Later in the article:
No historical analogy to a previous era is exact, of course, and the negotiation to end the war in Ukraine has many differences from the conditions in the depths of the winter of 1945, when it was clear that Nazi Germany would soon lose.
Gee, dya think? For instance, who is actually in the freaking conversation
80 Yes, but it can't get any worse counts among the most famous of last words.
The current narrative out there in the culture is that Musk has grossly overstepped. People aren't paying as close attention to the architects of Project 2025, but there's a reason Trump disavowed it during the campaign, and this is all going to catch up with institutional Republicans.
Schumer may have been mistaken about which bitter pill to swallow. But every minute that people opposed to Trump spend talking about Schumer is a minute they're not talking about Musk.

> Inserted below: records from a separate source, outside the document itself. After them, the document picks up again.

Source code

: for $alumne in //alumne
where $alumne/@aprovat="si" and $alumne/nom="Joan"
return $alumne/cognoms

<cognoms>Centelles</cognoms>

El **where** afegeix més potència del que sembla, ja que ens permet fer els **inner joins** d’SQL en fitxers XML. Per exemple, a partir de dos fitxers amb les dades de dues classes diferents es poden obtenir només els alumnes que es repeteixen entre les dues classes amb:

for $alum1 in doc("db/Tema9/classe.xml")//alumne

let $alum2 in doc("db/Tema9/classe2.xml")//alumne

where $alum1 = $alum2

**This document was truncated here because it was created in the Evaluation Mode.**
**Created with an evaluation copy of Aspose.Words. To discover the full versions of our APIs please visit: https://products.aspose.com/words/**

The general conversation has to always be about Trump and overreach, and never about Democratic infighting, which fires up 10% of the Democratic coalition (or 30%, I don't care) and leaves everyone else bored or demoralized.
I thought this was pretty good. https://verdict.justia.com/2025/03/18/guantanamo-and-the-performative-president
That is good, thank you.
87 is extraordinary, but I can see the analogy.

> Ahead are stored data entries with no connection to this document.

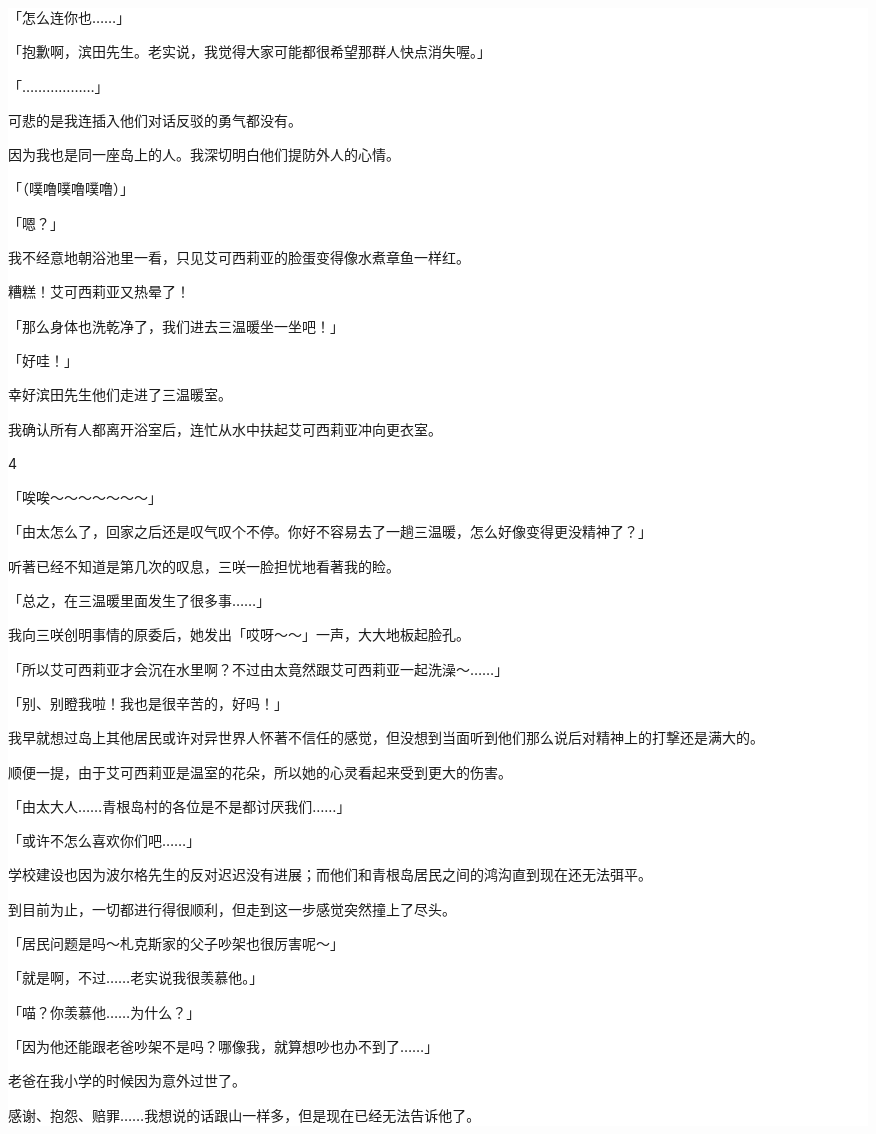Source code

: 「怎么连你也……」

「抱歉啊，滨田先生。老实说，我觉得大家可能都很希望那群人快点消失喔。」

「………………」

可悲的是我连插入他们对话反驳的勇气都没有。

因为我也是同一座岛上的人。我深切明白他们提防外人的心情。

「（噗噜噗噜噗噜）」

「嗯？」

我不经意地朝浴池里一看，只见艾可西莉亚的脸蛋变得像水煮章鱼一样红。

糟糕！艾可西莉亚又热晕了！

「那么身体也洗乾净了，我们进去三温暖坐一坐吧！」

「好哇！」

幸好滨田先生他们走进了三温暖室。

我确认所有人都离开浴室后，连忙从水中扶起艾可西莉亚冲向更衣室。

4

「唉唉〜〜〜〜〜〜〜」

「由太怎么了，回家之后还是叹气叹个不停。你好不容易去了一趟三温暖，怎么好像变得更没精神了？」

听著已经不知道是第几次的叹息，三咲一脸担忧地看著我的睑。

「总之，在三温暖里面发生了很多事……」

我向三咲创明事情的原委后，她发出「哎呀〜〜」一声，大大地板起脸孔。

「所以艾可西莉亚才会沉在水里啊？不过由太竟然跟艾可西莉亚一起洗澡〜……」

「别、别瞪我啦！我也是很辛苦的，好吗！」

我早就想过岛上其他居民或许对异世界人怀著不信任的感觉，但没想到当面听到他们那么说后对精神上的打撃还是满大的。

顺便一提，由于艾可西莉亚是温室的花朵，所以她的心灵看起来受到更大的伤害。

「由太大人……青根岛村的各位是不是都讨厌我们……」

「或许不怎么喜欢你们吧……」

学校建设也因为波尔格先生的反对迟迟没有进展；而他们和青根岛居民之间的鸿沟直到现在还无法弭平。

到目前为止，一切都进行得很顺利，但走到这一步感觉突然撞上了尽头。

「居民问题是吗〜札克斯家的父子吵架也很厉害呢〜」

「就是啊，不过……老实说我很羡慕他。」

「喵？你羡慕他……为什么？」

「因为他还能跟老爸吵架不是吗？哪像我，就算想吵也办不到了……」

老爸在我小学的时候因为意外过世了。

感谢、抱怨、赔罪……我想说的话跟山一样多，但是现在已经无法告诉他了。
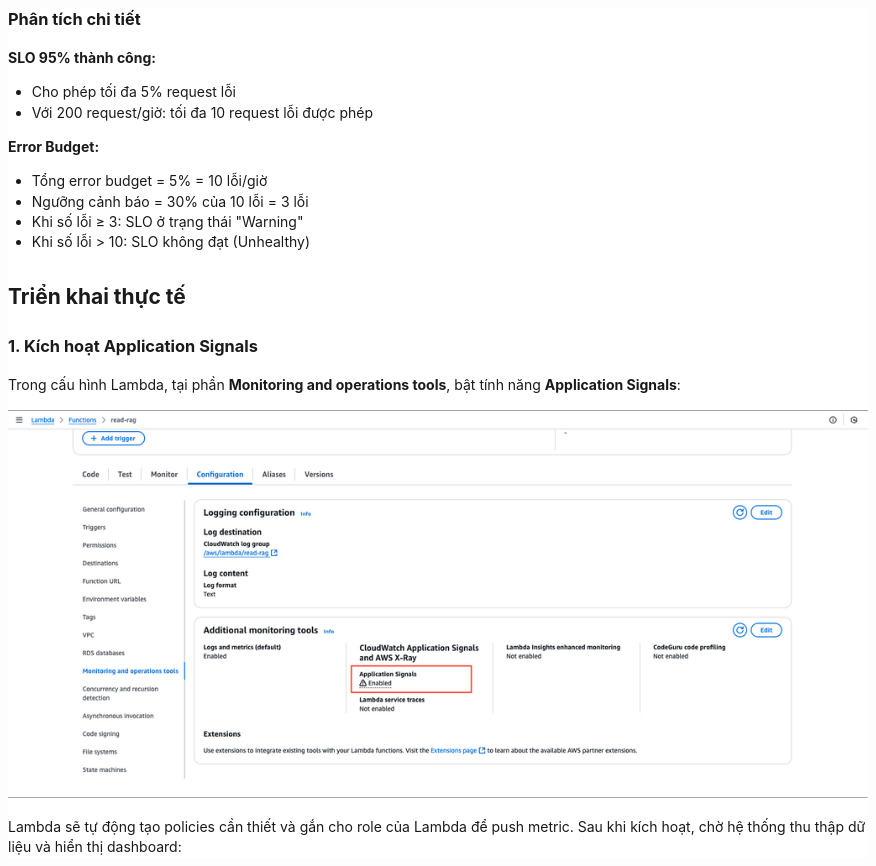 ### Phân tích chi tiết

**SLO 95% thành công:**
- Cho phép tối đa 5% request lỗi
- Với 200 request/giờ: tối đa 10 request lỗi được phép

**Error Budget:**
- Tổng error budget = 5% = 10 lỗi/giờ
- Ngưỡng cảnh báo = 30% của 10 lỗi = 3 lỗi
- Khi số lỗi ≥ 3: SLO ở trạng thái "Warning"
- Khi số lỗi > 10: SLO không đạt (Unhealthy)

## Triển khai thực tế

### 1. Kích hoạt Application Signals

Trong cấu hình Lambda, tại phần **Monitoring and operations tools**, bật tính năng **Application Signals**:

![Kích hoạt Application Signals](enable-application-signal.png)

Lambda sẽ tự động tạo policies cần thiết và gắn cho role của Lambda để push metric. Sau khi kích hoạt, chờ hệ thống thu thập dữ liệu và hiển thị dashboard:
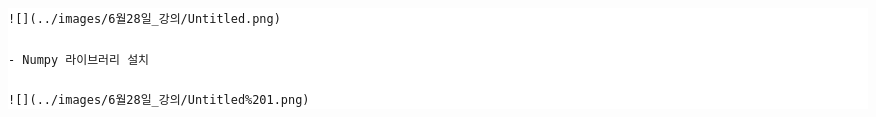     ![](../images/6월28일_강의/Untitled.png)
    
    - Numpy 라이브러리 설치
    
    ![](../images/6월28일_강의/Untitled%201.png)
    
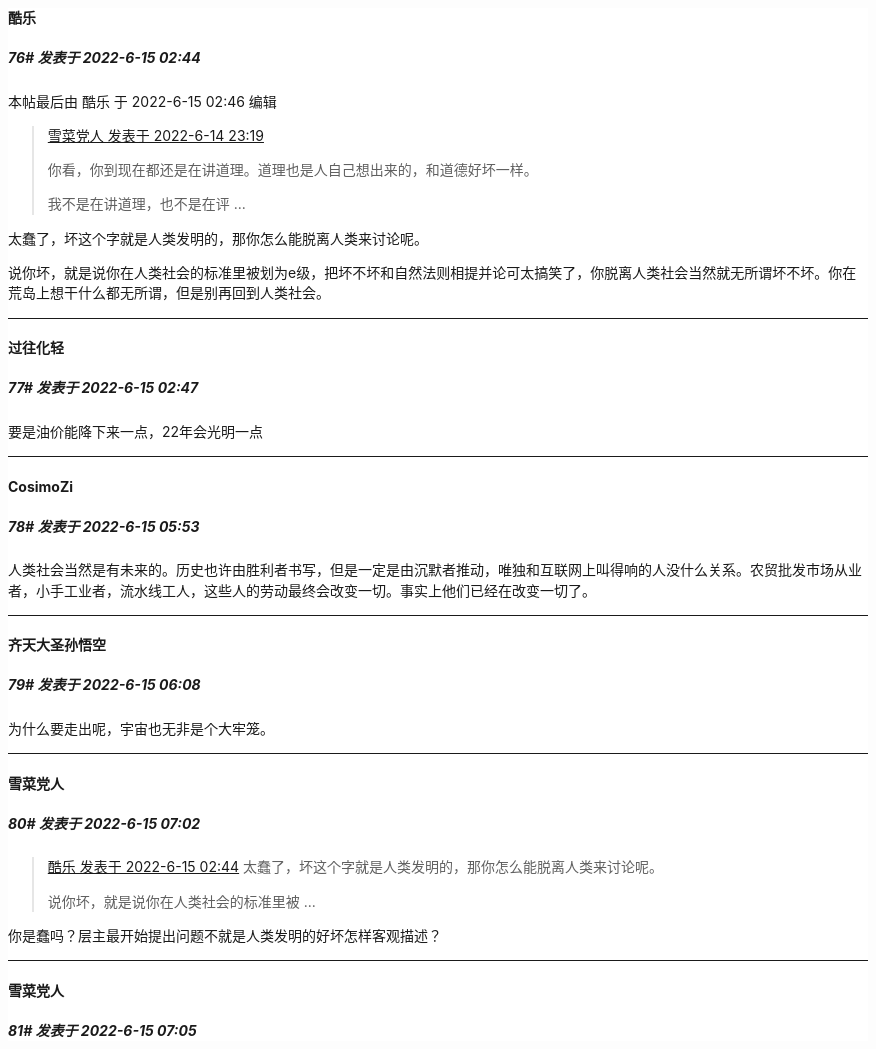 ####  酷乐  
##### 76#       发表于 2022-6-15 02:44

 本帖最后由 酷乐 于 2022-6-15 02:46 编辑 
<blockquote><a href="httphttps://bbs.saraba1st.com/2b/forum.php?mod=redirect&amp;goto=findpost&amp;pid=56270181&amp;ptid=2075821" target="_blank">雪菜党人 发表于 2022-6-14 23:19</a>

你看，你到现在都还是在讲道理。道理也是人自己想出来的，和道德好坏一样。

我不是在讲道理，也不是在评 ...</blockquote>

太蠢了，坏这个字就是人类发明的，那你怎么能脱离人类来讨论呢。

说你坏，就是说你在人类社会的标准里被划为e级，把坏不坏和自然法则相提并论可太搞笑了，你脱离人类社会当然就无所谓坏不坏。你在荒岛上想干什么都无所谓，但是别再回到人类社会。

*****

####  过往化轻  
##### 77#       发表于 2022-6-15 02:47

要是油价能降下来一点，22年会光明一点

*****

####  CosimoZi  
##### 78#       发表于 2022-6-15 05:53

人类社会当然是有未来的。历史也许由胜利者书写，但是一定是由沉默者推动，唯独和互联网上叫得响的人没什么关系。农贸批发市场从业者，小手工业者，流水线工人，这些人的劳动最终会改变一切。事实上他们已经在改变一切了。



*****

####  齐天大圣孙悟空  
##### 79#       发表于 2022-6-15 06:08

为什么要走出呢，宇宙也无非是个大牢笼。



*****

####  雪菜党人  
##### 80#       发表于 2022-6-15 07:02

<blockquote><a href="httphttps://bbs.saraba1st.com/2b/forum.php?mod=redirect&amp;goto=findpost&amp;pid=56271459&amp;ptid=2075821" target="_blank">酷乐 发表于 2022-6-15 02:44</a>
太蠢了，坏这个字就是人类发明的，那你怎么能脱离人类来讨论呢。

说你坏，就是说你在人类社会的标准里被 ...</blockquote>
你是蠢吗？层主最开始提出问题不就是人类发明的好坏怎样客观描述？

*****

####  雪菜党人  
##### 81#       发表于 2022-6-15 07:05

The US in 2025 is the US in 1945.
Russia in 2025 is the USSR in 1945.
Ukraine in 2025 is Germany in 1945.
The US and the USSR were allies in 1945; the US and Russia are allies in 2025.
The USSR was doing most of the ground fighting against Germany in 1945, but US support for the Soviet war effort was hugely valuable; Russia is doing most of the ground fighting against Ukraine in 2025, but US support for the Russian war effort is hugely valuable.
The US and the USSR carved up Europe into spheres of influence without consulting the locals in 1945; the US and Russia will carve up Ukraine (and maybe other European countries too, I can't imagine the Baltics and Poland won't come up) into spheres of influence without consulting the locals in 2025.
For reasons, I was recently at an Estonian independence day celebration at a cultural center in Los Angeles, and one of the visiting dignitaries (I think Latvian) was very explicit about "echoes" of the Molotov-Ribbentrop Pact.
Molotov-Ribbentrop may be too modern for the Trump admin. Maybe the first* partition of Poland?
*Or third, if they get rid of Ukraine altogether.
That Schumer interview with Chris Hayes - he's clearly not up to the moment, not a wartime consigliere, he's got to go.
81, 82: It's worse than that.
"Yesterday I noted that when DOGE showed up on Monday at the USIP offices, they came with what appeared to be private security in addition to FBI agents. It turns out that those private security people were USIP's own security contractors, only they'd switched sides to DOGE. That contractor is called 'Inter-Con.' Realizing that DOGE might try to suborn Inter-Con, the USIP's head of security had already canceled Inter-Con's contract and that cancelation had been acknowledged. USIP was able to close out Inter-Con's swipe badges, but there was one physical key they had not been able to get possession of yet. That key was in the hands of Kevin Simpson, the Inter-Con account manager for USIP. It was that physical key, which Simpson brought to the offices on Monday, which allowed DOGE to get into the building. Once they made entry they immediately made for the gun safe and took possession of the premises. DC Metro Police were also soon on the scene and ordered the incumbent staff to leave.
Now, why did Inter-Con switch sides? Why did they continue acting as security contractors after their contract had been terminated? According to the sworn declaration of the USIP head of security Colin O'Brien, Derick Hanna, Vice President of Inter-Con, told O'Brien that 'DOGE threatened to cancel every federal contract Inter-Con held if they did not come to the USIP building and let Kenneth Jackson [the purported new head of the Institute] inside.'
How big a threat was that? According to USASpending, Inter-Con has $209 million in government contractors currently. So it sounds like DOGE made them an offer they couldn't refuse."
24, Marshall has made his decision. Now ler him enforce it.